Let’s face it – if we want to encourage a healthy society, then we need to provide the correct systems for healthcare that not only enable patients to obtain assistance for their needs, but also pay for the treatment they’re given.
The concept behind population health management of late, has been to drive changes to the way that the United States is offering health care to its citizens. Through careful analytics and evaluation, population health management has the capacity to align provider and payer incentives in the healthcare sphere – meaning satisfied patients, and better quality care for all.
So how exactly can population health interact with health system data management and cloud migration in order to provide a more efficient, and effective environment for patients and providers? Let’s take a look.
What is Population Health?
Back in 2003, Stoddart and Kindig identified population health as:
“An approach [that] focuses on interrelated conditions and factors that influence the health of populations over the life course, identifies systematic variations in their patterns of occurrence, and applies the resulting knowledge to develop and implement policies and actions to improve the health and wellbeing of these populations.”
Simply put, the term “population health” refers to the measures taken to define and evaluate health outcomes and the things that impact it – such as public health interventions, medical care, social components, and more.
What is Population Health Management?
Population Health Management has been defined by the founder of the Yale Department of Public Health, C.-E.A. Winslow as:
“The science and art of preventing disease, prolonging life, and promoting health through the organized efforts and informed choices of society, organizations, public and private communities, and individuals.”
Basically, it’s a system for making healthcare better for the population as a whole, and part of this process needs to be focused on the amount that is spent on healthcare, in comparison to the quality of care that is given. After all, the U.S. currently spends more on healthcare than any other high-income nation, yet it has worse health outcomes, and a lower life expectancy. This tells us that the encounter-based approach to medicine just isn’t working to promote population health. We need to start looking at better options for population health management, and this is why the traditional fee-for-service model is disappearing in favor of “value based” purchasing options. This change means that patient outcomes must be tracked by every provider to minimize risk and maximize performance.
The Pros and Cons of Various Payment Strategies
There have been a number of models for healthcare payment introduced over the years – and in each, quality has been an essential component.

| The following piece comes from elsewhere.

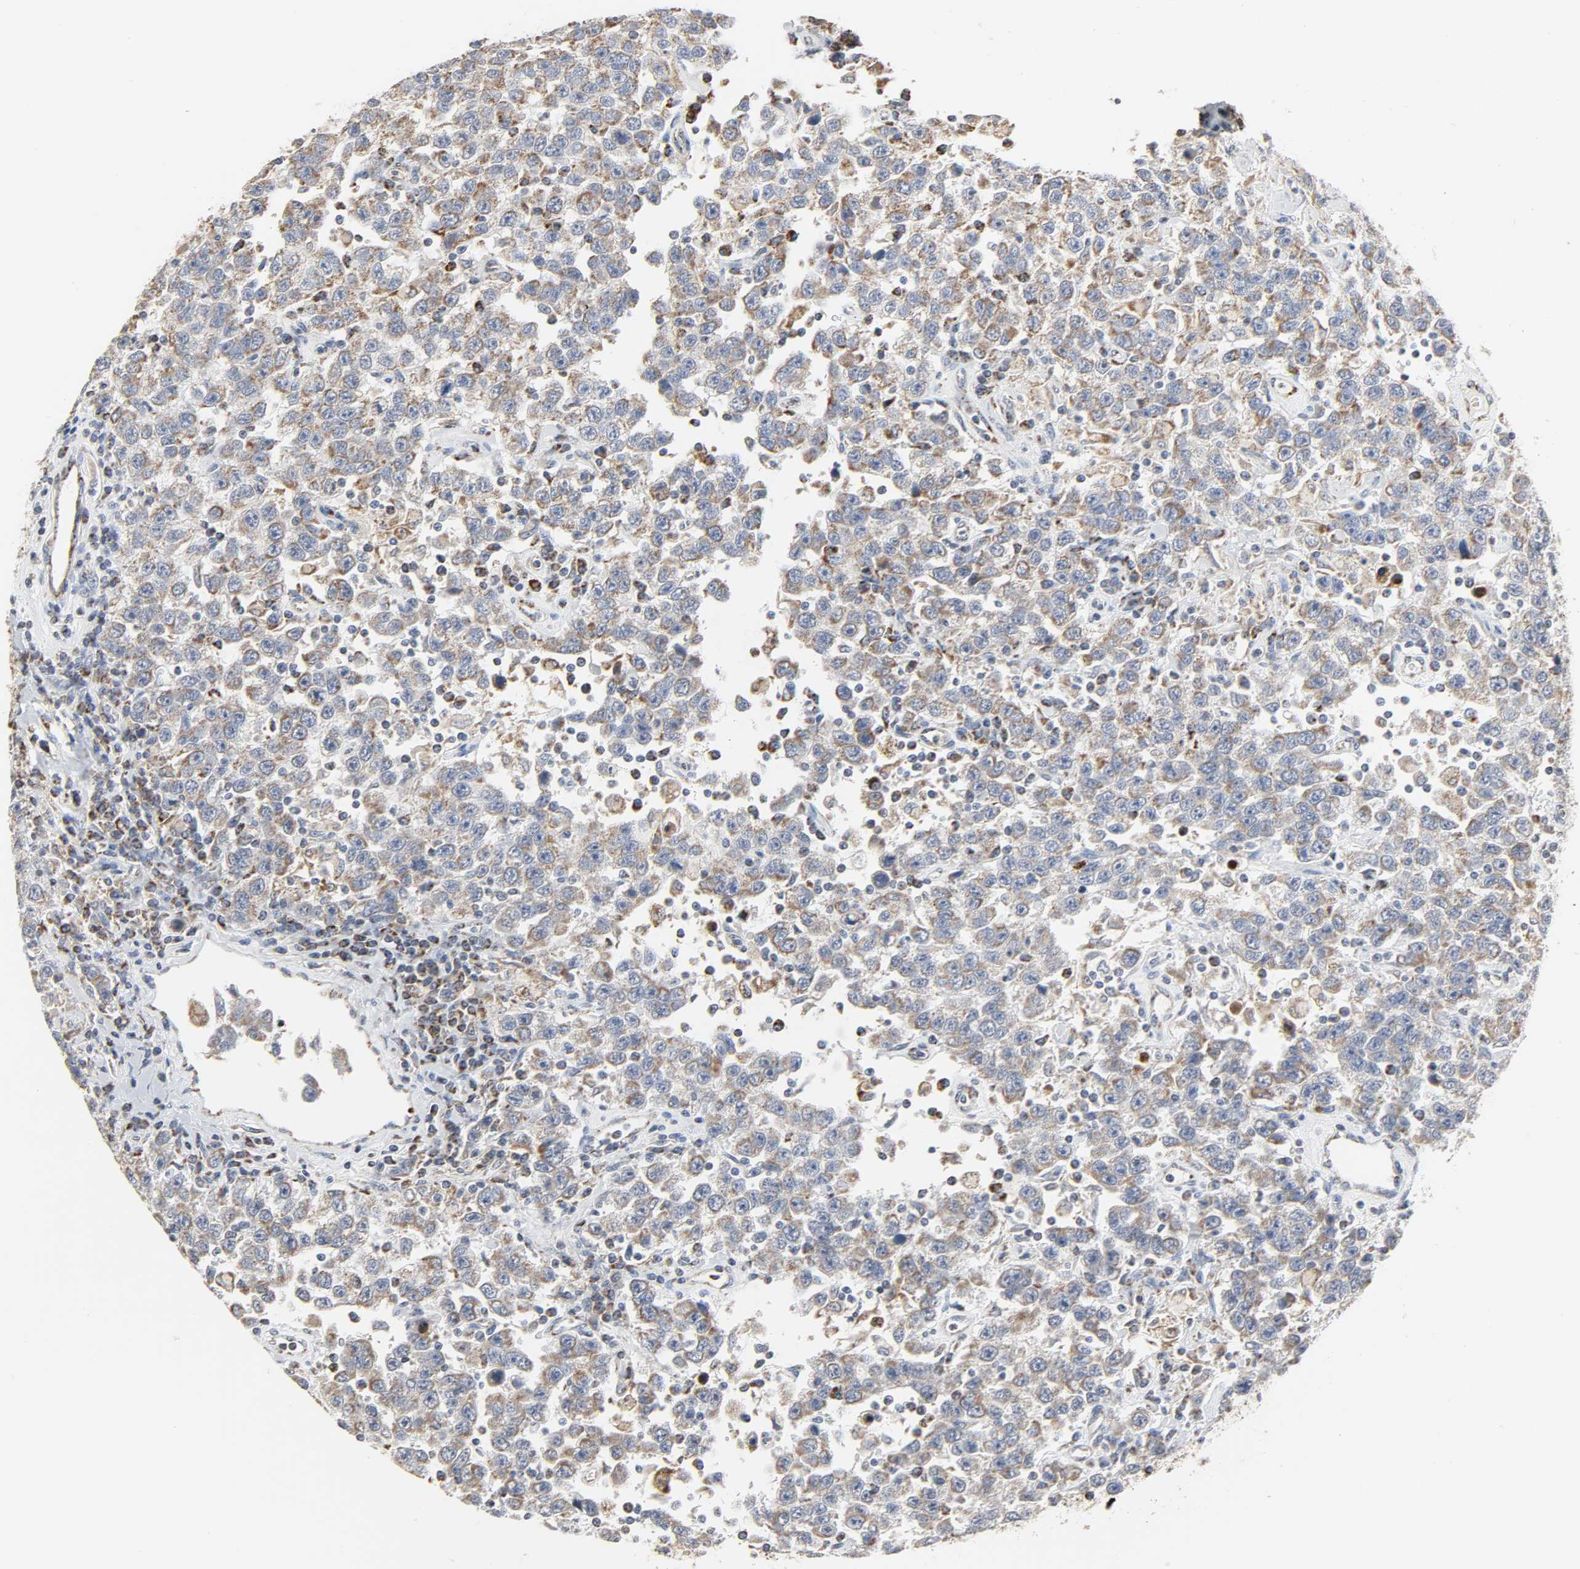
{"staining": {"intensity": "weak", "quantity": "25%-75%", "location": "cytoplasmic/membranous"}, "tissue": "testis cancer", "cell_type": "Tumor cells", "image_type": "cancer", "snomed": [{"axis": "morphology", "description": "Seminoma, NOS"}, {"axis": "topography", "description": "Testis"}], "caption": "Immunohistochemistry micrograph of neoplastic tissue: human testis cancer (seminoma) stained using immunohistochemistry reveals low levels of weak protein expression localized specifically in the cytoplasmic/membranous of tumor cells, appearing as a cytoplasmic/membranous brown color.", "gene": "ACAT1", "patient": {"sex": "male", "age": 41}}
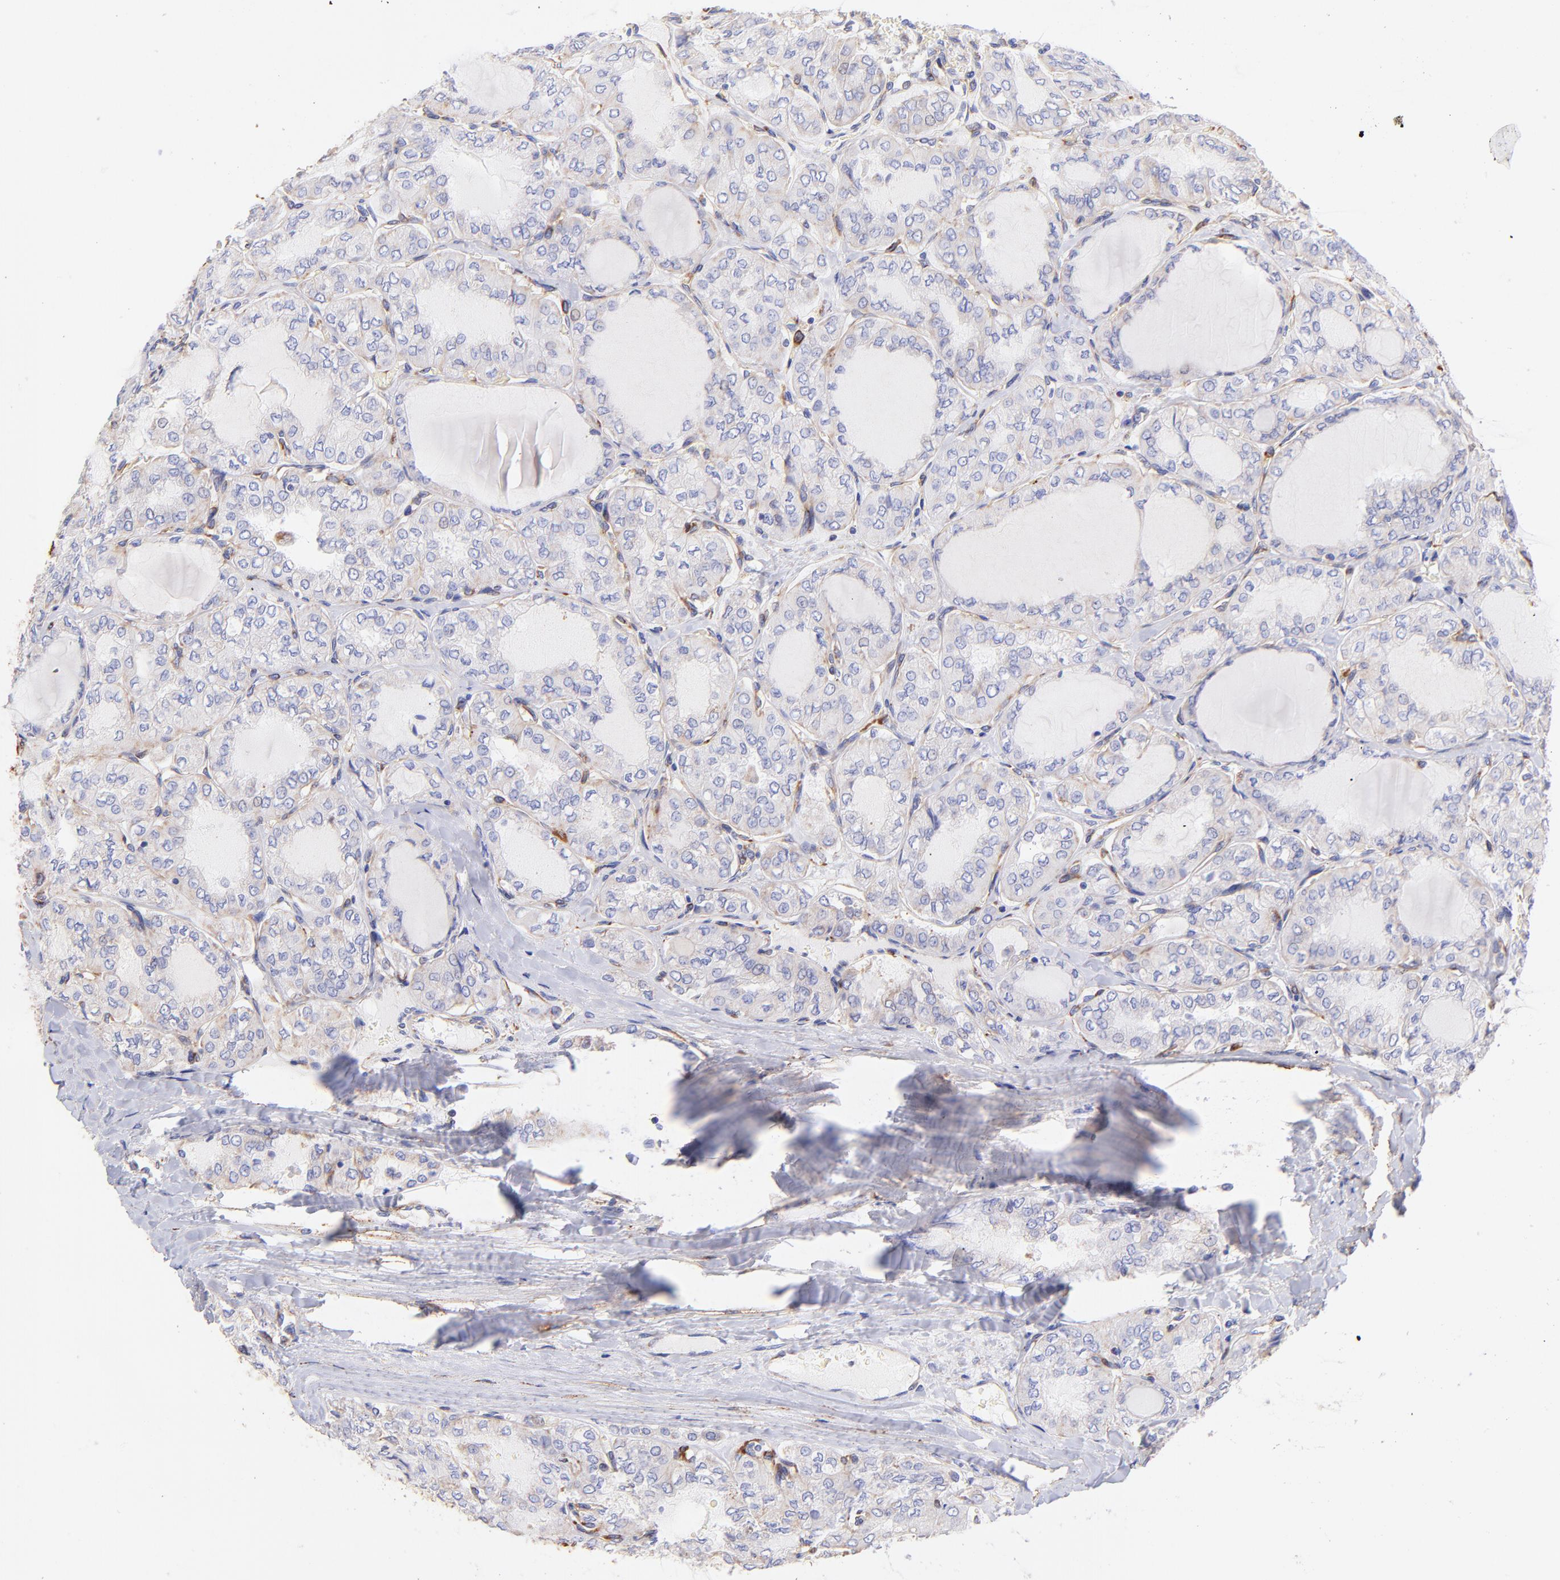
{"staining": {"intensity": "negative", "quantity": "none", "location": "none"}, "tissue": "thyroid cancer", "cell_type": "Tumor cells", "image_type": "cancer", "snomed": [{"axis": "morphology", "description": "Papillary adenocarcinoma, NOS"}, {"axis": "topography", "description": "Thyroid gland"}], "caption": "This is an IHC photomicrograph of papillary adenocarcinoma (thyroid). There is no positivity in tumor cells.", "gene": "SPARC", "patient": {"sex": "male", "age": 20}}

Some of the most common healthcare payment models used in the past have included:
- Fee for Service
This is the most traditional healthcare payment model, wherein patients are required to reimburse healthcare providers for any service they perform. There’s no incentive here to implement preventative care strategies or anything else.
- Upside Shared Savings
These methods provide incentives in regards to certain patient populations. This is the most common option with Medicare Shared Savings Programs, but most participants move to a downside model within three years.
- Downside Shared Savings
Downside shared savings offer the gain share potential that comes with an upside model, along with a risk for sharing excess costs between payer and provider for healthcare delivery.
In contrast to the above options, the “pay-for-performance”, or value-based scheme for reimbursement ensures that healthcare providers are only compensated when they meet particular efficiency and quality metrics. Currently, the Department of Health and Human Services aims to have 50% of Medicare contracts governed using alternative payment models by the close of 2018.
The Misalignment of Payers and Providers
Perhaps one of the biggest problems with population health management today, is that payers and health providers aren’t on the same page – one wants to pay less, while the other wants to charge more. However, in order for quality and satisfaction within the healthcare industry to flourish, there needs to be a building relationship between both parts of the healthcare sector.
Organizations will need to start investing in their patients, then measure how their investments are having an impact on the health of that patient, and how much care that patient puts into managing their own health.
How Analytics Can Help
With the new form of health population management moving ever closer – analytics has never been more important. After all, in order to save money and improve healthcare quality overall, the industry will need to start looking closely at the areas where development needs to be accelerated, while identifying expensive and wasteful choices.
Part of this will mean collecting information on patient outcome data, and begin to recognize the meaning of cost at a patient level – instead of guessing at overall cost for healthcare by looking at a large sum of patients. In other words, the value-based payment method will require healthcare industries to examine the needs of each patient on an individual level – and for that, analytics is crucial.